• **Requirement**: Please set down the data word for word; images do not go in the copy.

### Exercise inputs

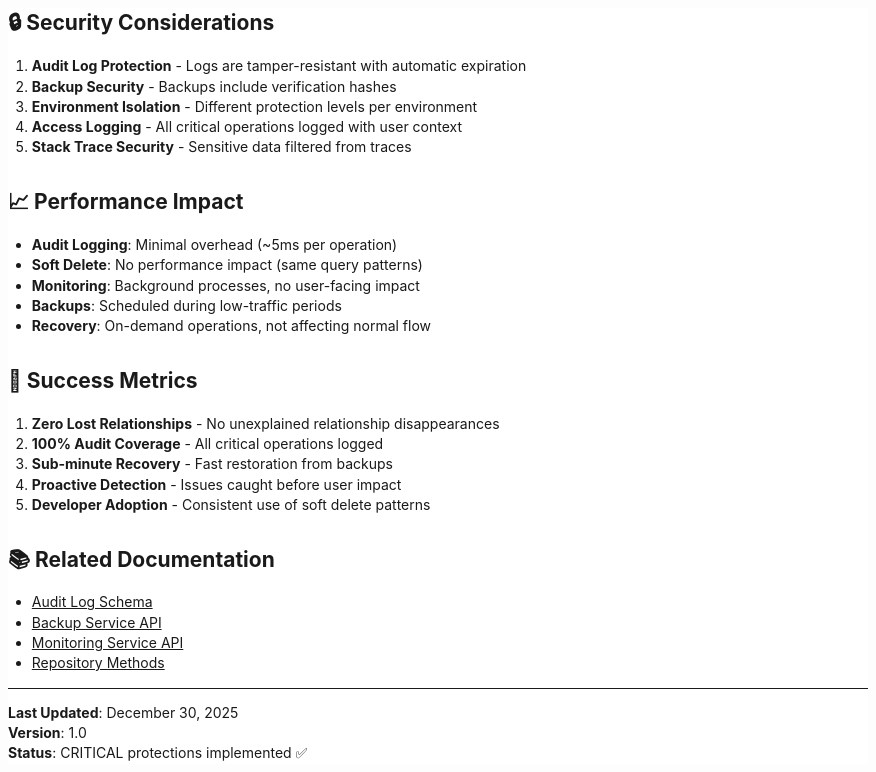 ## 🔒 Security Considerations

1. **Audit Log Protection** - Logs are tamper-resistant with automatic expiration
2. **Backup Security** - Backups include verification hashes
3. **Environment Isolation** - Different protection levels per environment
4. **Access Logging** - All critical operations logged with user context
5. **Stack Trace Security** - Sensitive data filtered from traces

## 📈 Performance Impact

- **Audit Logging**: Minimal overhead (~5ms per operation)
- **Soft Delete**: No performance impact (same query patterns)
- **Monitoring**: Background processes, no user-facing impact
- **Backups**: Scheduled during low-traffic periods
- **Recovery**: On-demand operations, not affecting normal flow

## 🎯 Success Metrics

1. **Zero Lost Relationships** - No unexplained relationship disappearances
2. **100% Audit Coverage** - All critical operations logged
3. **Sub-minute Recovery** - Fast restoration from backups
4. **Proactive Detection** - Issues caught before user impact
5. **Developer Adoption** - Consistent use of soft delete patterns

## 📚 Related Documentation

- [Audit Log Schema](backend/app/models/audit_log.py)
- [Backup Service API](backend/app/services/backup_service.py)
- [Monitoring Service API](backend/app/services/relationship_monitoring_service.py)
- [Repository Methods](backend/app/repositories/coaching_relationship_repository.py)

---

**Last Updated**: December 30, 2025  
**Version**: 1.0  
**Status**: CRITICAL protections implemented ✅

######

• **Answer to this problem**:
 ## 🔒 Security Considerations

1. **Audit Log Protection** - Logs are tamper-resistant with automatic expiration
2. **Backup Security** - Backups include verification hashes
3. **Environment Isolation** - Different protection levels per environment
4. **Access Logging** - All critical operations logged with user context
5. **Stack Trace Security** - Sensitive data filtered from traces

## 📈 Performance Impact

- **Audit Logging**: Minimal overhead (~5ms per operation)
- **Soft Delete**: No performance impact (same query patterns)
- **Monitoring**: Background processes, no user-facing impact
- **Backups**: Scheduled during low-traffic periods
- **Recovery**: On-demand operations, not affecting normal flow

## 🎯 Success Metrics

1. **Zero Lost Relationships** - No unexplained relationship disappearances
2. **100% Audit Coverage** - All critical operations logged
3. **Sub-minute Recovery** - Fast restoration from backups
4. **Proactive Detection** - Issues caught before user impact
5. **Developer Adoption** - Consistent use of soft delete patterns

## 📚 Related Documentation

- [Audit Log Schema](backend/app/models/audit_log.py)
- [Backup Service API](backend/app/services/backup_service.py)
- [Monitoring Service API](backend/app/services/relationship_monitoring_service.py)
- [Repository Methods](backend/app/repositories/coaching_relationship_repository.py)

---

**Last Updated**: December 30, 2025  
**Version**: 1.0  
**Status**: CRITICAL protections implemented ✅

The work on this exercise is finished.